Deux mille cinquante-six robots humanoïdes vont déferler sur Pékin du 22 au 26 août, dans une compétition qui ressemble désormais à une olympiade mécanique, organisée pour la deuxième année consécutive par la municipalité chinoise. Le chiffre a de quoi étourdir. L’édition inaugurale, tenue en août 2025, avait déjà réuni plus de 500 machines bipèdes et 280 équipes venues de 16 pays. Douze mois plus tard, la participation a été très exactement quadruplée, avec 666 équipes inscrites et des délégations en provenance des États-Unis, de l’Allemagne, du Japon et du Brésil, qui a d’ailleurs assemblé une formation nationale de cinq équipes issues de la RoboCup.
La domination domestique ne laisse guère de place au suspense comptable, puisque 641 des 666 équipes sont chinoises, adossées à 157 entreprises privées et quelque 200 universités ou instituts de recherche. Les 25 équipes étrangères restantes font figure de contingent symbolique, et pourtant leur présence suffit à donner au rendez-vous une patine internationale que Pékin entend bien polir année après année.
Le programme sportif s’est considérablement étoffé, avec plus de 30 épreuves prévues cette année. Au football et à la course, déjà présents l’an dernier, s’ajoutent le saut en longueur, l’haltérophilie, le tir à la corde et le tennis de table. Chaque discipline a été conçue pour éprouver une compétence distincte, du contrôle moteur fin (frapper une balle de ping-pong avec la bonne inclinaison du poignet) à la robustesse structurelle (tirer un câble sans basculer). Le spectacle promet d’être aussi absurde que fascinant… et surtout parfaitement calibré pour les réseaux sociaux.
Jiang Guangzhi, directeur du Bureau municipal de l’économie et des technologies de l’information de Pékin, a souligné lors de la conférence de presse que « les règles de compétition pourraient évoluer en normes techniques pratiques », une ambition qui dépasse largement le cadre ludique. L’idée est limpidement stratégique, pour ne pas dire industrielle. En soumettant les machines à des environnements reproduisant des usines, des hôtels, des domiciles et des entrepôts logistiques, les organisateurs testent leur aptitude à assembler des pièces, faire le ménage, trier des livres en bibliothèque ou réagir à une situation d’urgence. Le terrain de jeu devient un banc d’essai grandeur nature.
La Chine a déjà bien compris la puissance virale de ses robots bipèdes, comme en témoignent les séquences d’humanoïdes exécutant des figures de kung-fu et de gymnastique lors du Gala du Nouvel An chinois, le 16 février dernier, visionnées des dizaines de millions de fois à travers le monde. Cette mise en scène soignée accompagne une montée en puissance industrielle vertigineuse. La production nationale de robots humanoïdes devrait franchir le seuil des 100 000 unités en 2026, selon un responsable gouvernemental cité en juillet. Les fabricants chinois représentaient, d’après le cabinet Smart Analytics Global, plus de 97 % des expéditions mondiales de robots humanoïdes au premier semestre de cette année.

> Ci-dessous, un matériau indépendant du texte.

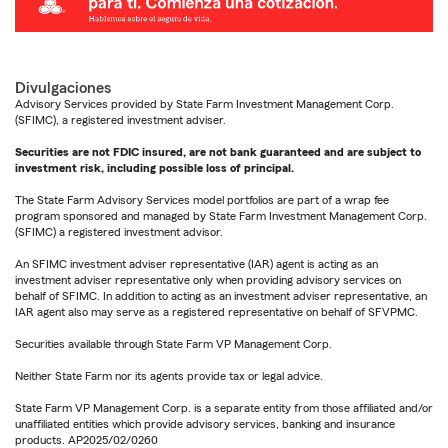
Divulgaciones
Advisory Services provided by State Farm Investment Management Corp.
(SFIMC), a registered investment adviser.
Securities are not FDIC insured, are not bank guaranteed and are subject to
investment risk, including possible loss of principal.
The State Farm Advisory Services model portfolios are part of a wrap fee
program sponsored and managed by State Farm Investment Management Corp.
(SFIMC) a registered investment advisor.
An SFIMC investment adviser representative (IAR) agent is acting as an
investment adviser representative only when providing advisory services on
behalf of SFIMC. In addition to acting as an investment adviser representative, an
IAR agent also may serve as a registered representative on behalf of SFVPMC.
Securities available through State Farm VP Management Corp.
Neither State Farm nor its agents provide tax or legal advice.
State Farm VP Management Corp. is a separate entity from those affiliated and/or
unaffiliated entities which provide advisory services, banking and insurance
products. AP2025/02/0260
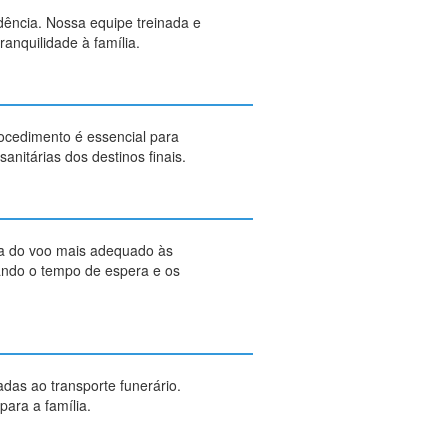
idência. Nossa equipe treinada e
anquilidade à família.
rocedimento é essencial para
nitárias dos destinos finais.
va do voo mais adequado às
zando o tempo de espera e os
das ao transporte funerário.
ara a família.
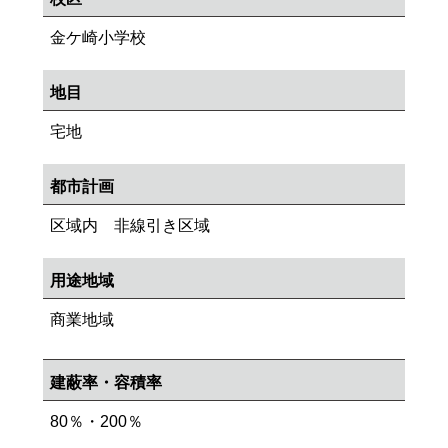
金ケ崎小学校
地目
宅地
都市計画
区域内 非線引き区域
用途地域
商業地域
建蔽率・容積率
80％・200％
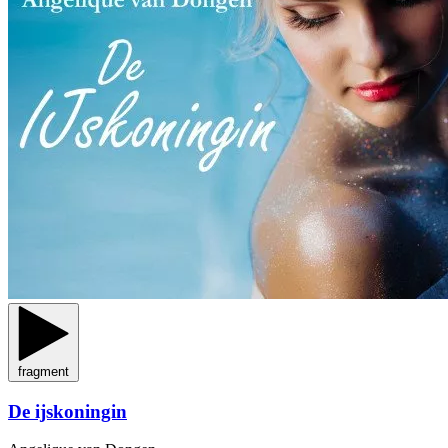
fragment
De ijskoningin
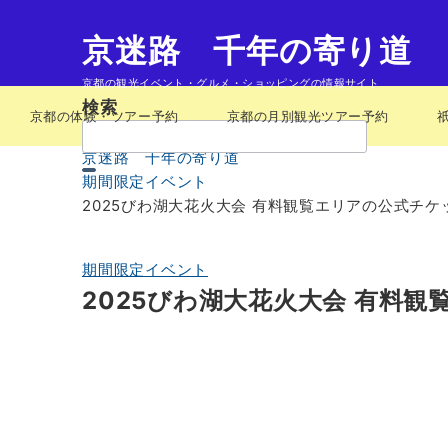
京迷路 千年の寄り道
京都の観光イベント・グルメ・ショッピングの情報サイト
検索
京都の体験・ツアー予約
京都の月別観光ツアー予約
検
索：
京迷路 千年の寄り道
期間限定イベント
2025びわ湖大花火大会 有料観覧エリアの公式チ
期間限定イベント
2025びわ湖大花火大会 有料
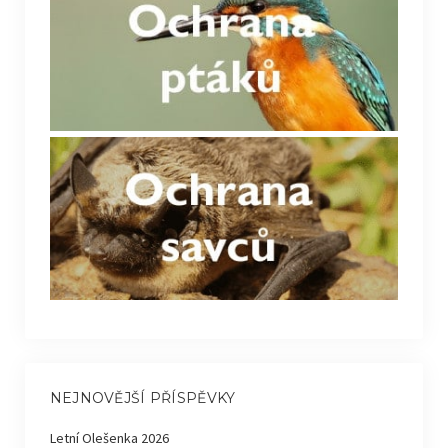
NEJNOVĚJŠÍ PŘÍSPĚVKY
Letní Olešenka 2026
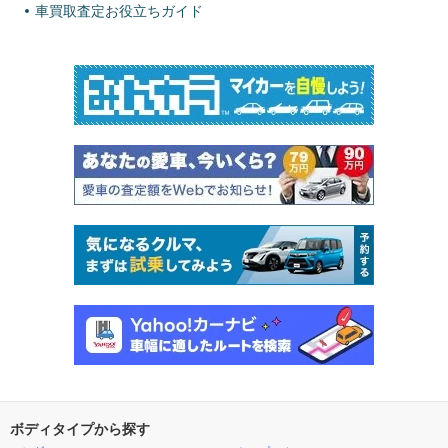
車買取査定お役立ちガイド
ボディタイプから探す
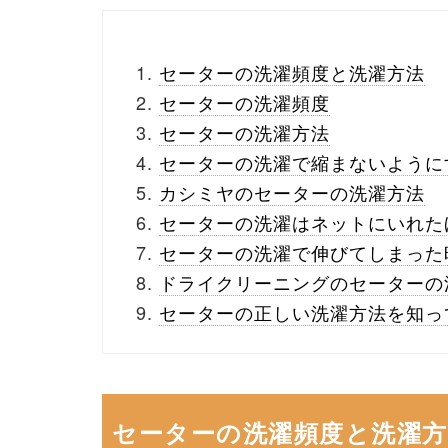
セーターの洗濯頻度と洗濯方法
セーターの洗濯頻度
セーターの洗濯方法
セーターの洗濯で縮まないように
カシミヤのセーターの洗濯方法
セーターの洗濯はネットにいれた
セーターの洗濯で伸びてしまった
ドライクリーニングのセーターの
セーターの正しい洗濯方法を知っ
セーターの洗濯頻度と洗濯方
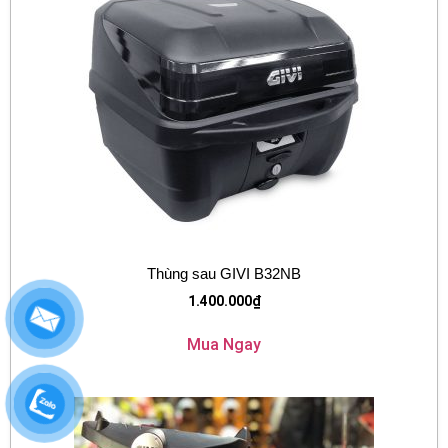
Thùng sau GIVI B32NB
1.400.000
₫
Mua Ngay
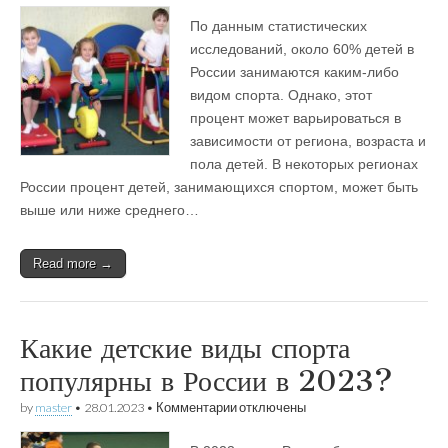
Нужно
По данным статистических
ли
отдавать
исследований, около 60% детей в
ребёнка
России занимаются каким-либо
в
спорт?
видом спорта. Однако, этот
процент может варьироваться в
зависимости от региона, возраста и
пола детей. В некоторых регионах
России процент детей, занимающихся спортом, может быть
выше или ниже среднего…
Read more →
Какие детские виды спорта
популярны в России в 2023?
к
by
master
•
28.01.2023
•
Комментарии
отключены
записи
Какие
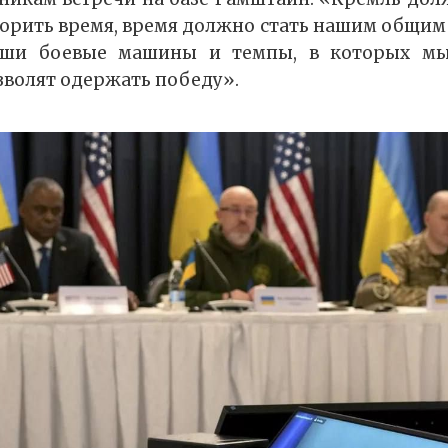
рить время, время должно стать нашим общим
наши боевые машины и темпы, в которых мы
зволят одержать победу».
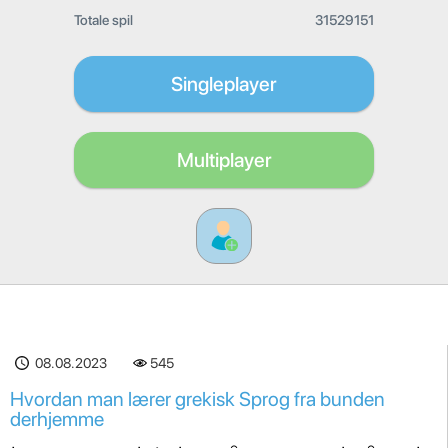
Totale spil
31529151
Singleplayer
Multiplayer
08.08.2023
545
Hvordan man lærer grekisk Sprog fra bunden
derhjemme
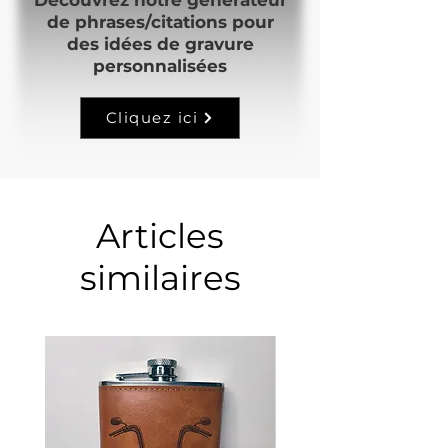
de phrases/citations pour
des idées de gravure
personnalisées
Cliquez ici
Articles
similaires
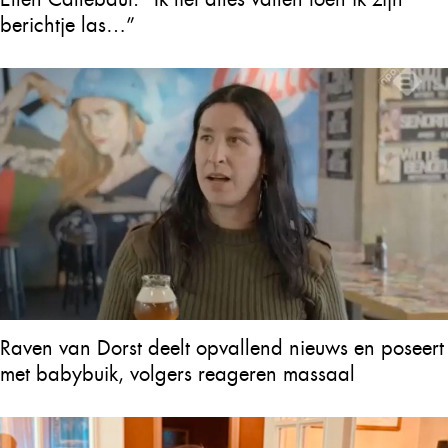
berichtje las…”
Raven van Dorst deelt opvallend nieuws en poseert
met babybuik, volgers reageren massaal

Cette hégémonie productive suscite toutefois déjà des réflexes défensifs outre-Atlantique. La FCC américaine a restreint le 29 juillet l’autorisation d’importation des robots humanoïdes et quadrupèdes étrangers, invoquant des motifs de cybersécurité, une décision qui pourrait sensiblement freiner l’accès des constructeurs chinois au marché nord-américain. Pékin, en retour, transforme ses jeux robotiques en vitrine diplomatico-technologique, où chaque match de football entre bipèdes titubants vaut démonstration de puissance.
Reste à savoir si ces 2 056 machines, alignées sur les terrains pékinois comme autant de soldats d’une armée encore maladroite, parviendront à marquer un but propre ou à renvoyer correctement un service de ping-pong. La performance sportive, en soi, importe peu. Ce qui compte, c’est que le monde entier regarde.